Изменить размер шрифта - +

— Ты ж вон какой кабан здоровый, я старик против тебя. Вздохни глубже, раза три. О, чуть соображать стал. Пойдем ко мне на уху.

— Какая уха! Пусти! — Андрей сжал кулаки. — Где Рябушкин?

— Дверь-то закрыта. Изнутри. Девки из типографии прихорашиваются. — Косихин раскурил потухшую папиросу и спокойно, как бы между прочим, добавил: — А Рябушкин сидит у телефона и держит палец на нуле, чтобы милицию вызвать. Понимаешь. А уха у меня — во! С прошлой рыбалки два леща остались и штук десять ершей. Пойдем.

Спокойный, невозмутимый вид Косихина, его мирно попыхивающая папироса действовали на Андрея, как холодная вода Он начинал успокаиваться, с глаз спадала белесая пелена. Подергал за ручку дверь, она действительно оказалась запертой изнутри. Андрей криво усмехнулся:

— Сам, поди, девок просил, чтобы дверь закрыли?

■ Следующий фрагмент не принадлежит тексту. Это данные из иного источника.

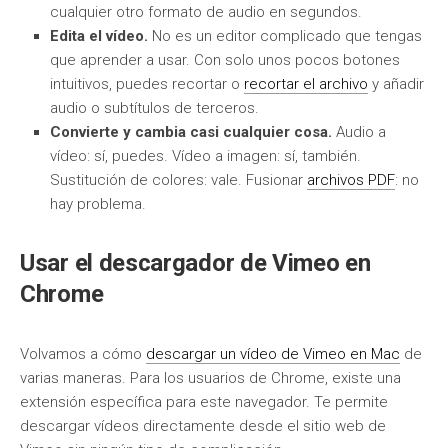
cualquier otro formato de audio en segundos.
Edita el vídeo.
No es un editor complicado que tengas
que aprender a usar. Con solo unos pocos botones
intuitivos, puedes recortar o
recortar el archivo
y añadir
audio o subtítulos de terceros.
Convierte y cambia casi cualquier cosa.
Audio a
vídeo: sí, puedes. Vídeo a imagen: sí, también.
Sustitución de colores: vale. Fusionar
archivos PDF
: no
hay problema.
Usar el descargador de Vimeo en
Chrome
Volvamos a cómo
descargar un vídeo de Vimeo en Mac
de
varias maneras. Para los usuarios de Chrome, existe una
extensión específica para este navegador. Te permite
descargar vídeos directamente desde el sitio web de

— Да не помню уж. Ну, пойдем.

Андрей вздохнул и махнул рукой.

Жена Косихина была в отъезде, и на маленькой летней кухне они хозяйничали сами. Уху пересолили, Косихин, попробовав с ложки, недовольно поморщился.

— От черт, построжиться то не над кем — сами стряпали. Ладно, сойдет.

Они похлебали ухи, и Косихин повел Андрея в дом, показывать свою коллекцию. Этот серьезный и работящий мужик, крепко помятый жизнью, собирал почтовые марки и радовался, как мальчишка, что собирает. Показывая их, терял свою хмурость и невозмутимость, мог говорить без умолку, перебирая небольшие синие альбомы, которыми была заставлена целая полка в большом книжном шкафу.

Просидели они до позднего вечера из-за все время ни слова не сказали о том, что их тревожило больше всего. Только за калиткой, уже провожая Андрея, Косихин придержал его за рукав рубашки.

— А про кулаки ты забудь. Красиво, конечно, в лоб врезать, веско, но только это не геройство нынче. Геройство нынче в другом.

Смертельно уставший за сегодняшний день, Андрей медленно брел домой. В сумерках, на лавочке у ворот, он увидел знакомую фигурку и будто споткнулся. Вера. Виновато опустив голову, остановился напротив. Ее тревожные глаза светились совсем рядом. В них была боль.

— Андрей, разве так можно? Я четыре часа тебя сижу жду. Рассказывай — что, как?

Андрей присел на лавочку и, вспомнив, что произошло сегодня в райкоме, снова задохнулся от злости. Словно и не был у Косихина, словно тот и не пытался его успокоить, угощая ухой и целый час старательно показывая свои дурацкие марки в аккуратных альбомах. Снова пресекался голос, будто Андрей опять кричал Савватееву и Рубанову: «Да не хочу я ни с кем разговаривать!»

Он не хотел, да и не пытался себя сдерживать.

— Андрюша, а ты ведь становишься злым. Сам не замечаешь. Злым и каким-то другим.

— Хватит, был добреньким.

Вера обхватила его голову, прижала к себе и стала слегка раскачиваться, как будто убаюкивала маленького ребенка И, раскачиваясь, неторопливо, как маленькому, говорила:

— Боюсь, что ты совсем обозлишься. Пиши лучше о хорошем, добрые должны писать о хорошем. Ты ведь любишь этих Самошкиных, вот и пиши про них, они тебя многому научат, а эти «хозяева» — только злости. Я боюсь за тебя, за себя боюсь. Отступись от них.

Сегодняшний день и особенно последние часы, пока сидела на лавочке, Вера прожила в ожидании беды. Она не смогла бы точно объяснить свои чувства, но верила только в одно — беда подходит, она уже близко. До сих пор во всем полагалась на Андрея, а теперь, страшась подходящей беды и замечая, как из доброго характера мужа чаще высовываются острые углы, — испугалась. Как птица, почуяв опасность возле своего гнезда, распускает крылья и мечется, так и Вера не находила себе места, понимая, что в безмятежную семейную жизнь, в которой она отыскала свое счастье, дуют тревожные ветры, совсем ей не нужные.